The reversal followed a private meeting between Trump and Paul Weiss chairman Brad Karp. What unfolded, per administration sources, was an unusual détente. Karp allegedly acknowledged “wrongdoing” by former partner Mark Pomerantz, who once probed Trump’s hush money payments during his stint at the Manhattan District Attorney’s office. Trump, ever the showman, declared the firm now stands on the right side of “fair and nonpartisan” justice.

Pomerantz, for his part, didn’t blink. He issued a statement flatly denying any misconduct and defending his work as a prosecutor.

The now-rescinded executive order had cut off Paul Weiss lawyers from sensitive government spaces and cited the firm’s commitment to diversity as a threat to impartial governance. But that hardline stance softened when the firm promised to throw its weight behind Trump’s priorities — including veterans’ issues and fighting antisemitism — all pro bono. It also vowed to audit and cleanse its internal policies of any diversity, equity, and inclusion (DEI) frameworks.

That concession aligned neatly with Trump’s broader crusade against DEI initiatives.
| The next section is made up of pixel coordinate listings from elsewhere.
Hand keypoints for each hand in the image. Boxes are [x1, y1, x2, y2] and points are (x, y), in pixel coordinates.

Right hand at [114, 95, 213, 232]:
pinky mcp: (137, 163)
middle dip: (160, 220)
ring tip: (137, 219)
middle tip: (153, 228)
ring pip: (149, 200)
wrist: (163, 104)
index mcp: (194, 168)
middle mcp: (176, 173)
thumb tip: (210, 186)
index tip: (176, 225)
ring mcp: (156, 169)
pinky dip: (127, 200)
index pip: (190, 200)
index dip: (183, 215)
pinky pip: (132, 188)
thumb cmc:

Earlier in the week, the administration had sent notices to 20 major law firms demanding detailed DEI data, sparking tremors across the legal landscape.
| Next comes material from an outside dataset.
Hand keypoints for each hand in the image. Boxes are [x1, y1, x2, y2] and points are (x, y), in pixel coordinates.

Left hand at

The Paul Weiss climbdown stood in stark contrast to the response from another legal titan, Perkins Coie, which responded to a similar executive order by suing the administration. A federal judge offered Perkins Coie some protection, temporarily blocking portions of the order while hinting that the firm’s constitutional claims might hold water.

Meanwhile, Paul Weiss was already feeling the pressure. In a New Jersey courtroom just one day before the order was dropped, the firm admitted it had been dropped by a client in a bribery case due to the Trump crackdown. Perkins Coie claimed in its lawsuit that it had lost seven clients over the same issue.

Brad Karp’s firm — known for brokering megadeals for financial titans like Blackstone and Goldman Sachs, and fighting courtroom battles for tech behemoths like Google and Amazon — suddenly found itself in unfamiliar territory: political crossfire.

And while Karp has raised campaign funds for Kamala Harris and boasts former Obama-era Attorney General Loretta Lynch as a partner, that didn’t stop him from making the pilgrimage to the White House to make things right.

“There was no playbook for this,” noted University of Connecticut law professor Leslie Levin, reflecting on the legal world’s unease.

No playbook indeed. Just a high-stakes game, and one firm’s costly gambit to stay in it.